- TASK DETAILS
Copy everything in the data below exactly except the pictures.
EXTRACTED MATERIAL START
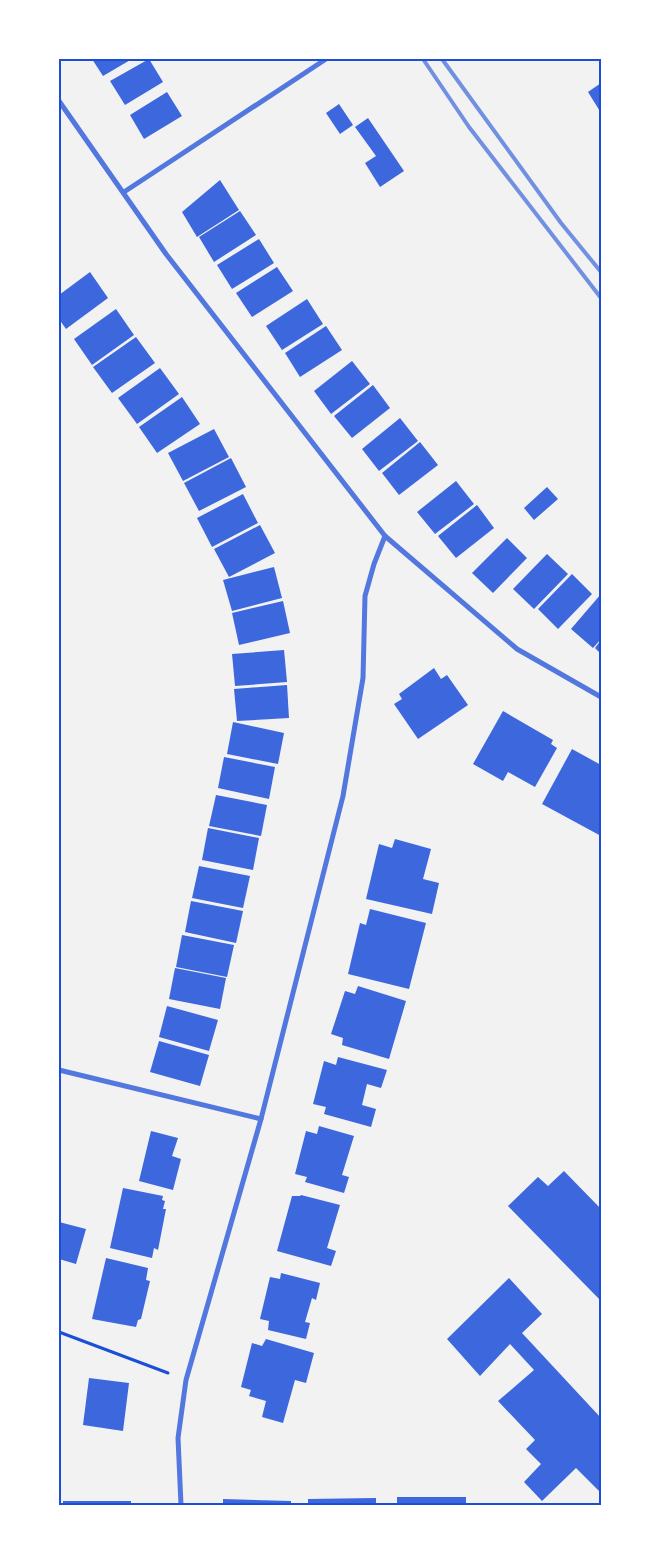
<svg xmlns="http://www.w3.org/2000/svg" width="660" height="1564" font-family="'Noto Serif',serif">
<rect width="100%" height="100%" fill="#f2f2f2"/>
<g fill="#3d67dc">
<polygon points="92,59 132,59 103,76"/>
<polygon points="149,59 163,82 125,105 110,81"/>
<polygon points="601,83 601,113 588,92"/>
<polygon points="167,92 182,116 144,139 130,115"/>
<polygon points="339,104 353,125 340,134 326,113"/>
<polygon points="368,118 404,171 380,187 365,163 376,156 355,127"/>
<polygon points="220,180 239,210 197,237 182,212"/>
<polygon points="240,211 256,235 214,262 199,237"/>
<polygon points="259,239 274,263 232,289 217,265"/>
<polygon points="277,267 293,291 252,317 236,293"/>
<polygon points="90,272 108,298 66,329 59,319 59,295"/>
<polygon points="307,299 323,324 282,350 266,326"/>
<polygon points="116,309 134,335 92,365 74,339"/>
<polygon points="326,326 342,350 300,377 285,353"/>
<polygon points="136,337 155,363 112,393 93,367"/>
<polygon points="352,361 370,384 331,414 314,391"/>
<polygon points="160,368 179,394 137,424 118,398"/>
<polygon points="373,385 390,408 352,438 334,416"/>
<polygon points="182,397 200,424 157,453 139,427"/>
<polygon points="400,418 418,441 379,471 362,449"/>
<polygon points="214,429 229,457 183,481 168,453"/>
<polygon points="420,442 438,465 399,495 382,473"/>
<polygon points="231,458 246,487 199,511 184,483"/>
<polygon points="456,481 474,504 435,534 417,512"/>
<polygon points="547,487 558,499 534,520 524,508"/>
<polygon points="243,494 258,523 212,547 197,518"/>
<polygon points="477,505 494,528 456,558 438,536"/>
<polygon points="260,525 275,553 229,577 214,549"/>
<polygon points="507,538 527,558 493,593 472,573"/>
<polygon points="547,554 568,574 534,609 513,589"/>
<polygon points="274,567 282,598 232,611 223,580"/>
<polygon points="572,574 592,594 558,629 538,609"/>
<polygon points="601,594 601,639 593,648 571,629"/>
<polygon points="283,601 290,633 239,645 232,613"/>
<polygon points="601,640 601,654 595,648"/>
<polygon points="284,650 287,682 235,686 232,654"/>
<polygon points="434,668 441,679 447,675 468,705 418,739 394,704 402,699 399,694"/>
<polygon points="287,685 289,718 237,721 234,689"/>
<polygon points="503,711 553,740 551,744 557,748 535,787 508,772 503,781 473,764"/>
<polygon points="233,722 284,733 278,764 227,754"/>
<polygon points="572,749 601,765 601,836 542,804"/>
<polygon points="224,757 275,767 269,799 218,788"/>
<polygon points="216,795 267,805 261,836 209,826"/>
<polygon points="208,828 259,838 253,870 202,860"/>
<polygon points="395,839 431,849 423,879 439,883 432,914 366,899 379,844 392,848"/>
<polygon points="199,866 250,876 243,908 192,898"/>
<polygon points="191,901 243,911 236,943 185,932"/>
<polygon points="370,909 426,923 409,989 348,974 360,923 366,925"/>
<polygon points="182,935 234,945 227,977 176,967"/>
<polygon points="175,968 226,978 220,1009 169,999"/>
<polygon points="358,986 406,1001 389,1059 342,1045 343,1038 331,1034 345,991 355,994"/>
<polygon points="167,1006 218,1020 209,1051 159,1037"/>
<polygon points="159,1041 209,1055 200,1086 150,1072"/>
<polygon points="338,1057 387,1070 381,1088 367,1084 362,1105 376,1109 371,1127 324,1114 326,1107 313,1104 324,1061 336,1065"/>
<polygon points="319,1126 354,1136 342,1175 349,1177 344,1193 305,1182 307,1177 295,1174 306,1131 317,1134"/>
<polygon points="151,1131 178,1138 172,1156 181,1159 173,1190 139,1181"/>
<polygon points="564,1171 601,1209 601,1301 508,1206 538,1177 548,1186"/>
<polygon points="123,1188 163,1196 162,1200 165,1201 163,1209 166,1209 158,1250 154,1248 152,1258 110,1248"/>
<polygon points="301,1195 340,1205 327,1248 336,1251 331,1266 277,1251 292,1196 300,1196"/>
<polygon points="59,1222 86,1229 76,1264 59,1259"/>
<polygon points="106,1258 148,1268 146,1280 150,1281 141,1319 138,1320 136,1327 92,1319"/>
<polygon points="281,1273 320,1283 316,1300 312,1298 305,1322 310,1323 306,1339 268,1330 269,1321 260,1319 270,1277 280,1279"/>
<polygon points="509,1278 542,1314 522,1333 601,1418 601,1493 576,1468 542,1501 524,1482 541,1464 526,1449 535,1440 498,1401 534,1370 510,1344 480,1376 447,1339"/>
<polygon points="266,1339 314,1353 306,1383 295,1380 283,1423 262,1417 266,1401 249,1396 251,1390 241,1387 252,1343 262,1346"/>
<polygon points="89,1378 129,1383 123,1431 83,1425"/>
<rect x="397" y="1497" width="69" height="8"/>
<polygon points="376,1498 376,1505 308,1505 308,1499"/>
<polygon points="223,1499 291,1501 291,1505 223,1505"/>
<rect x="63" y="1501" width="68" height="4"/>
</g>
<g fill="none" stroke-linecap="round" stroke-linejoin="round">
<polyline stroke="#1d4ed8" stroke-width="3" points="59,1332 168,1373"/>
<g stroke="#5277de" stroke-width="5">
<polyline points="59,101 166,254 385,536 517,649 601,697"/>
<polyline points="124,192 326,59"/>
<polyline points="59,1070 261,1119"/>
<polyline points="181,1505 178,1438 186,1380 261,1119 343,796 363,678 365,596 374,564 385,536"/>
</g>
<g stroke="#7290e2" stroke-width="4">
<polyline points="423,59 469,127 601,298"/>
<polyline points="442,59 561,223 601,272"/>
</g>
</g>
<rect width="660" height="1564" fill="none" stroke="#ffffff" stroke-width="120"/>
<rect x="60" y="60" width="540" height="1444" fill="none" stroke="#1d4ed8" stroke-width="2"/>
</svg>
EXTRACTED MATERIAL END
- SOLUTION FOR THIS EXERCISE
<svg xmlns="http://www.w3.org/2000/svg" width="660" height="1564" font-family="'Noto Serif',serif">
<rect width="100%" height="100%" fill="#f2f2f2"/>
<g fill="#3d67dc">
<polygon points="92,59 132,59 103,76"/>
<polygon points="149,59 163,82 125,105 110,81"/>
<polygon points="601,83 601,113 588,92"/>
<polygon points="167,92 182,116 144,139 130,115"/>
<polygon points="339,104 353,125 340,134 326,113"/>
<polygon points="368,118 404,171 380,187 365,163 376,156 355,127"/>
<polygon points="220,180 239,210 197,237 182,212"/>
<polygon points="240,211 256,235 214,262 199,237"/>
<polygon points="259,239 274,263 232,289 217,265"/>
<polygon points="277,267 293,291 252,317 236,293"/>
<polygon points="90,272 108,298 66,329 59,319 59,295"/>
<polygon points="307,299 323,324 282,350 266,326"/>
<polygon points="116,309 134,335 92,365 74,339"/>
<polygon points="326,326 342,350 300,377 285,353"/>
<polygon points="136,337 155,363 112,393 93,367"/>
<polygon points="352,361 370,384 331,414 314,391"/>
<polygon points="160,368 179,394 137,424 118,398"/>
<polygon points="373,385 390,408 352,438 334,416"/>
<polygon points="182,397 200,424 157,453 139,427"/>
<polygon points="400,418 418,441 379,471 362,449"/>
<polygon points="214,429 229,457 183,481 168,453"/>
<polygon points="420,442 438,465 399,495 382,473"/>
<polygon points="231,458 246,487 199,511 184,483"/>
<polygon points="456,481 474,504 435,534 417,512"/>
<polygon points="547,487 558,499 534,520 524,508"/>
<polygon points="243,494 258,523 212,547 197,518"/>
<polygon points="477,505 494,528 456,558 438,536"/>
<polygon points="260,525 275,553 229,577 214,549"/>
<polygon points="507,538 527,558 493,593 472,573"/>
<polygon points="547,554 568,574 534,609 513,589"/>
<polygon points="274,567 282,598 232,611 223,580"/>
<polygon points="572,574 592,594 558,629 538,609"/>
<polygon points="601,594 601,639 593,648 571,629"/>
<polygon points="283,601 290,633 239,645 232,613"/>
<polygon points="601,640 601,654 595,648"/>
<polygon points="284,650 287,682 235,686 232,654"/>
<polygon points="434,668 441,679 447,675 468,705 418,739 394,704 402,699 399,694"/>
<polygon points="287,685 289,718 237,721 234,689"/>
<polygon points="503,711 553,740 551,744 557,748 535,787 508,772 503,781 473,764"/>
<polygon points="233,722 284,733 278,764 227,754"/>
<polygon points="572,749 601,765 601,836 542,804"/>
<polygon points="224,757 275,767 269,799 218,788"/>
<polygon points="216,795 267,805 261,836 209,826"/>
<polygon points="208,828 259,838 253,870 202,860"/>
<polygon points="395,839 431,849 423,879 439,883 432,914 366,899 379,844 392,848"/>
<polygon points="199,866 250,876 243,908 192,898"/>
<polygon points="191,901 243,911 236,943 185,932"/>
<polygon points="370,909 426,923 409,989 348,974 360,923 366,925"/>
<polygon points="182,935 234,945 227,977 176,967"/>
<polygon points="175,968 226,978 220,1009 169,999"/>
<polygon points="358,986 406,1001 389,1059 342,1045 343,1038 331,1034 345,991 355,994"/>
<polygon points="167,1006 218,1020 209,1051 159,1037"/>
<polygon points="159,1041 209,1055 200,1086 150,1072"/>
<polygon points="338,1057 387,1070 381,1088 367,1084 362,1105 376,1109 371,1127 324,1114 326,1107 313,1104 324,1061 336,1065"/>
<polygon points="319,1126 354,1136 342,1175 349,1177 344,1193 305,1182 307,1177 295,1174 306,1131 317,1134"/>
<polygon points="151,1131 178,1138 172,1156 181,1159 173,1190 139,1181"/>
<polygon points="564,1171 601,1209 601,1301 508,1206 538,1177 548,1186"/>
<polygon points="123,1188 163,1196 162,1200 165,1201 163,1209 166,1209 158,1250 154,1248 152,1258 110,1248"/>
<polygon points="301,1195 340,1205 327,1248 336,1251 331,1266 277,1251 292,1196 300,1196"/>
<polygon points="59,1222 86,1229 76,1264 59,1259"/>
<polygon points="106,1258 148,1268 146,1280 150,1281 141,1319 138,1320 136,1327 92,1319"/>
<polygon points="281,1273 320,1283 316,1300 312,1298 305,1322 310,1323 306,1339 268,1330 269,1321 260,1319 270,1277 280,1279"/>
<polygon points="509,1278 542,1314 522,1333 601,1418 601,1493 576,1468 542,1501 524,1482 541,1464 526,1449 535,1440 498,1401 534,1370 510,1344 480,1376 447,1339"/>
<polygon points="266,1339 314,1353 306,1383 295,1380 283,1423 262,1417 266,1401 249,1396 251,1390 241,1387 252,1343 262,1346"/>
<polygon points="89,1378 129,1383 123,1431 83,1425"/>
<rect x="397" y="1497" width="69" height="8"/>
<polygon points="376,1498 376,1505 308,1505 308,1499"/>
<polygon points="223,1499 291,1501 291,1505 223,1505"/>
<rect x="63" y="1501" width="68" height="4"/>
</g>
<g fill="none" stroke-linecap="round" stroke-linejoin="round">
<polyline stroke="#1d4ed8" stroke-width="3" points="59,1332 168,1373"/>
<g stroke="#5277de" stroke-width="5">
<polyline points="59,101 166,254 385,536 517,649 601,697"/>
<polyline points="124,192 326,59"/>
<polyline points="59,1070 261,1119"/>
<polyline points="181,1505 178,1438 186,1380 261,1119 343,796 363,678 365,596 374,564 385,536"/>
</g>
<g stroke="#7290e2" stroke-width="4">
<polyline points="423,59 469,127 601,298"/>
<polyline points="442,59 561,223 601,272"/>
</g>
</g>
<rect width="660" height="1564" fill="none" stroke="#ffffff" stroke-width="120"/>
<rect x="60" y="60" width="540" height="1444" fill="none" stroke="#1d4ed8" stroke-width="2"/>
</svg>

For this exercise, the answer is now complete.